Meghan Markle obawia się pandemii, bo teraz musi chronić już nie tylko siebie
Meghan walczy o dobro kobiet na całym świecie. Teraz jednak staje również przed zadaniem chronienia swej rodziny w trudnych czasach pandemicznych. Z niezwykłym poruszeniem, w swoich przemówieniach chwali wszystkie społeczności za zjednoczenie się w niezwykle trudnym okresie. Markle jest znana z tego, że swoją siłę przebicia wykorzystuje do celów niekoniecznie własnych, składając hołd „cichym bohaterom” pandemii Covid-19.
Docenia wysiłki zwykłych ludzi
Obywatele wszelakich narodów czują się poruszeni oddaniem kobiety, która dba o to, by inni nie poddawali się wrogowi. Co więcej, podkreśla, że inspirują ją historie współczucia, jakie słychać zewsząd. Zdumiewa ją, że w najbiedniejszych nawet krajach ludzie odłożyli na bok swoje własne potrzeby, aby wspomagać wspólny dobrobyt otaczających ich osób.
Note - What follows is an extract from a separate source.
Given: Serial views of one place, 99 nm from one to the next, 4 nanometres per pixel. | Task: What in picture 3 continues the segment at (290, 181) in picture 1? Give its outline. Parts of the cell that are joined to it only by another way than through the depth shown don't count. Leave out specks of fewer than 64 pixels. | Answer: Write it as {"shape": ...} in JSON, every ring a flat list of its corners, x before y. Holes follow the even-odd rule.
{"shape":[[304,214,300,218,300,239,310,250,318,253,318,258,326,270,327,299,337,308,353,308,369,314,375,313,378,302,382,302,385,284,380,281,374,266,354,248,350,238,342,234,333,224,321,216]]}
Pandemia dla wielu oznacza klęskę
Dla licznych rodzin konsekwencje pandemii były katastrofalne i ogromna ilość z nich stanęła przed łamiącym serce pytaniem: „Jak zapewnię byt mojej rodzinie?” Meghan jest poruszona tym jak w obliczu tej niszczycielskiej rzeczywistości poszkodowani i nie tylko dostrzegli również siłę ludzkiego ducha i niezwykłe sposoby okazywania wsparcia w trudnych czasach.
Nie taki diabeł straszny
Po wyjściu spod szeroko rozciągniętych skrzydeł brytyjskiej rodziny królewskiej Meghan i Harry stają przed obawą problemów finansowych. Plany mające zapewnić dochód niekoniecznie są bliskie realizacji. Sami więc są w trudnej sytuacji podczas gdy Meghan wyciąga pomocną dłoń ku wszystkim. Jak wiadomo Markle to księżna niekonwencjonalna. Od samego początku bycia członkiem rodziny królewskiej łamała zasady. Wielokrotnie sprzeciwiła się zwyczajom brytyjskiego dworu. Księżna Meghan pokazywała się publicznie bez rajstop, a to wbrew etyce. Kolejno często nosiła długie nieupięte włosy, rozdawała autografy i podobnie ona jak i książę szczodrze przytulali swoich fanów. Poradziła sobie z całym dworem, zapewne niestraszna jej i epidemia.